*YOUR INSTRUCTIONS*
Lines in the listing below that hold "CROSS" are the ones to copy.
•••••
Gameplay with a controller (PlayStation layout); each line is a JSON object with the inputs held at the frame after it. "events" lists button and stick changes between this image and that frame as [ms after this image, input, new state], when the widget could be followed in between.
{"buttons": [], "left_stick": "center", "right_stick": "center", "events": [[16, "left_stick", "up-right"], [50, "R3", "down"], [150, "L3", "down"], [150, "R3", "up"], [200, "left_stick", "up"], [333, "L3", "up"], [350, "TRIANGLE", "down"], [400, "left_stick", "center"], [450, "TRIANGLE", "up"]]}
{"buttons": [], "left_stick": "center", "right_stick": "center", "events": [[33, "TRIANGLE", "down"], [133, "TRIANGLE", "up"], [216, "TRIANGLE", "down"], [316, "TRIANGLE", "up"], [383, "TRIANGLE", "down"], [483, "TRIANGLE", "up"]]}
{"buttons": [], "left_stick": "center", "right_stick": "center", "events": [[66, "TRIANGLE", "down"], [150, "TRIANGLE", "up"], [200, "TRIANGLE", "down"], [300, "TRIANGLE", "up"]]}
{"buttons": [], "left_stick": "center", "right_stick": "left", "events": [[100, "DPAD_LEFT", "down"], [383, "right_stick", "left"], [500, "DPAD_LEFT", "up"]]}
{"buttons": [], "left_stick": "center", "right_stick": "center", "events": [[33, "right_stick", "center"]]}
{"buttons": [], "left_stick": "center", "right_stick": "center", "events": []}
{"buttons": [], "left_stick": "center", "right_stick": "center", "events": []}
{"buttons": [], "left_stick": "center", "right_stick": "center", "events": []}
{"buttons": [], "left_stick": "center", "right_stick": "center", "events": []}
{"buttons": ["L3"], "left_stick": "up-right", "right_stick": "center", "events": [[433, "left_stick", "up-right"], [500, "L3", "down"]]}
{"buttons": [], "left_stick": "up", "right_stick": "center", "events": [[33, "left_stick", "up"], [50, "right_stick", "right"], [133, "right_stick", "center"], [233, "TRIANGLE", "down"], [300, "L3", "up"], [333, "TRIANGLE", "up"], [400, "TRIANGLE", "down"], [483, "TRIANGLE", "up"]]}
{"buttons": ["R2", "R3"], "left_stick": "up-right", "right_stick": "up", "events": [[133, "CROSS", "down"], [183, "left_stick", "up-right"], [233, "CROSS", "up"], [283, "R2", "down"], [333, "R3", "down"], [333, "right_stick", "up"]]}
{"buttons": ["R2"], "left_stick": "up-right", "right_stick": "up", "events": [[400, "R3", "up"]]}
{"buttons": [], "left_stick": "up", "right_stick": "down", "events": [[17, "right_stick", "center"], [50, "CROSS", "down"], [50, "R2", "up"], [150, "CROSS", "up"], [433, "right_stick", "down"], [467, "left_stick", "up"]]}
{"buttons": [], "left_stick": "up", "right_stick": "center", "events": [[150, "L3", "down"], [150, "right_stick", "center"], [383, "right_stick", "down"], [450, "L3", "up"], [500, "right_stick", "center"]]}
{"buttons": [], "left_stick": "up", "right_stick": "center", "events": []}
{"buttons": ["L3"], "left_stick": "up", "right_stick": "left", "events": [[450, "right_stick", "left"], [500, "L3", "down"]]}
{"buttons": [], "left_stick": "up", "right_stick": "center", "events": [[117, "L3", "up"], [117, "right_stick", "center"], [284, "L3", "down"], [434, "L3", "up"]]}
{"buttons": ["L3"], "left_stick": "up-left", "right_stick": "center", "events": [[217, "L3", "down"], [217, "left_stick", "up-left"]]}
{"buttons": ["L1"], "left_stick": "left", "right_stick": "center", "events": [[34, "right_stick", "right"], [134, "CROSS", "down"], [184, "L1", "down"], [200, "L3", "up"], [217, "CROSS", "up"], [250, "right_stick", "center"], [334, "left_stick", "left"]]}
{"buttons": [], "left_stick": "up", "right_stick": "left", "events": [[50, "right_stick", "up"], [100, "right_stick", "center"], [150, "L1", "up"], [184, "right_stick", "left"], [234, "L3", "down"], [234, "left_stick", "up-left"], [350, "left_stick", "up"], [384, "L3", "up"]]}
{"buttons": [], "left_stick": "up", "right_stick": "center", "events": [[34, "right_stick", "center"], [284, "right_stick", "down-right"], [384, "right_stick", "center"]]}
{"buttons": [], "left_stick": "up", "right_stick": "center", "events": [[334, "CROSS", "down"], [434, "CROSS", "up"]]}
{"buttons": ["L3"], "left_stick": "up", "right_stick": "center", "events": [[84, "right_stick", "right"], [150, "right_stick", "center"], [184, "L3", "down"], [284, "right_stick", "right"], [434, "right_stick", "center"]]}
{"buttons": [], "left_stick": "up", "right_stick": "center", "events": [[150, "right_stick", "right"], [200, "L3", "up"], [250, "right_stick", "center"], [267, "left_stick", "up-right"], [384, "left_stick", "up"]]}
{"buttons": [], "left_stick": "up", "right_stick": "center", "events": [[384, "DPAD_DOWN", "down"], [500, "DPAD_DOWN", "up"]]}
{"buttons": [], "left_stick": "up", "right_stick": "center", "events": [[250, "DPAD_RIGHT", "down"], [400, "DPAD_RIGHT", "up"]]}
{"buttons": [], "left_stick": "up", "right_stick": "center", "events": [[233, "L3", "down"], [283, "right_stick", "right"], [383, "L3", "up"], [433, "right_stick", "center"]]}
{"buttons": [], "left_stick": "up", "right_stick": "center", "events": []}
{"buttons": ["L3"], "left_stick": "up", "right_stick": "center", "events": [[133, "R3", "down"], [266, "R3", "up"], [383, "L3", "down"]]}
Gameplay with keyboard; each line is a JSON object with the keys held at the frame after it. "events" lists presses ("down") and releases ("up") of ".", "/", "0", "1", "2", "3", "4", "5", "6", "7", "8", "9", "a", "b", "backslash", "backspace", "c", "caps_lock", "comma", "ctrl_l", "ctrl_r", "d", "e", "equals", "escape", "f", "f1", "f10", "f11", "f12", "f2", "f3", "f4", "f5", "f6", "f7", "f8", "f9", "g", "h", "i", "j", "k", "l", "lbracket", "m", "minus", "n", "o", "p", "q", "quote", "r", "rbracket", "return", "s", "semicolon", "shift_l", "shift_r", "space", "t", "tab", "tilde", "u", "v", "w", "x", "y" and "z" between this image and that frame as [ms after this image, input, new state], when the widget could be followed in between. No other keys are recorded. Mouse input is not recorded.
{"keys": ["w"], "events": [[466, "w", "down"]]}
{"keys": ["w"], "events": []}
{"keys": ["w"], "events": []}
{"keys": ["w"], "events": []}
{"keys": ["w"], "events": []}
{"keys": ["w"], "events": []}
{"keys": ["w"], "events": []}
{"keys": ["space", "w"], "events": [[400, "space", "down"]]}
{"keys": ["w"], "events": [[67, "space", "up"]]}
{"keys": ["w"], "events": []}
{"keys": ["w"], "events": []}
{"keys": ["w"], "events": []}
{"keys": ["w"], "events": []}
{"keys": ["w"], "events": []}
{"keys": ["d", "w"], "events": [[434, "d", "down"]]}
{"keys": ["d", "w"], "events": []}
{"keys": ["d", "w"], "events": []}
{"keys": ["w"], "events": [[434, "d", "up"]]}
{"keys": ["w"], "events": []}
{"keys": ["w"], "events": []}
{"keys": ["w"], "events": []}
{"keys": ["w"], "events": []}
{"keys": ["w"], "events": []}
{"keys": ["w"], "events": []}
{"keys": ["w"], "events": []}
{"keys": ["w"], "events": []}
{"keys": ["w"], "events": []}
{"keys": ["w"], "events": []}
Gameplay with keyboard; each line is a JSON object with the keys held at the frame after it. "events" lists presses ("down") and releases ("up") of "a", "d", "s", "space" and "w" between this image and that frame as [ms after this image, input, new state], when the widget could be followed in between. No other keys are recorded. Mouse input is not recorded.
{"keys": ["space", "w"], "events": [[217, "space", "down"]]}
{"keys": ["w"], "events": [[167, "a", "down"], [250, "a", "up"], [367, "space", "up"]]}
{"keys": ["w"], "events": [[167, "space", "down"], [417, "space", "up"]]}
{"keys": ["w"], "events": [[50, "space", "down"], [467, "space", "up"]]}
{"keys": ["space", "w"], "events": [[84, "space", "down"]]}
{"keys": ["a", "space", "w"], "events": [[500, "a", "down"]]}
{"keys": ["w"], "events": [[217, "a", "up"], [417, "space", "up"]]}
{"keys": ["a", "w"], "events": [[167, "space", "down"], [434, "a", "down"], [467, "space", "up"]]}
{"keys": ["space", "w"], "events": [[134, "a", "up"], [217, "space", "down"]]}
•••••
*ANSWER*
{"buttons": ["R2", "R3"], "left_stick": "up-right", "right_stick": "up", "events": [[133, "CROSS", "down"], [183, "left_stick", "up-right"], [233, "CROSS", "up"], [283, "R2", "down"], [333, "R3", "down"], [333, "right_stick", "up"]]}
{"buttons": [], "left_stick": "up", "right_stick": "down", "events": [[17, "right_stick", "center"], [50, "CROSS", "down"], [50, "R2", "up"], [150, "CROSS", "up"], [433, "right_stick", "down"], [467, "left_stick", "up"]]}
{"buttons": ["L1"], "left_stick": "left", "right_stick": "center", "events": [[34, "right_stick", "right"], [134, "CROSS", "down"], [184, "L1", "down"], [200, "L3", "up"], [217, "CROSS", "up"], [250, "right_stick", "center"], [334, "left_stick", "left"]]}
{"buttons": [], "left_stick": "up", "right_stick": "center", "events": [[334, "CROSS", "down"], [434, "CROSS", "up"]]}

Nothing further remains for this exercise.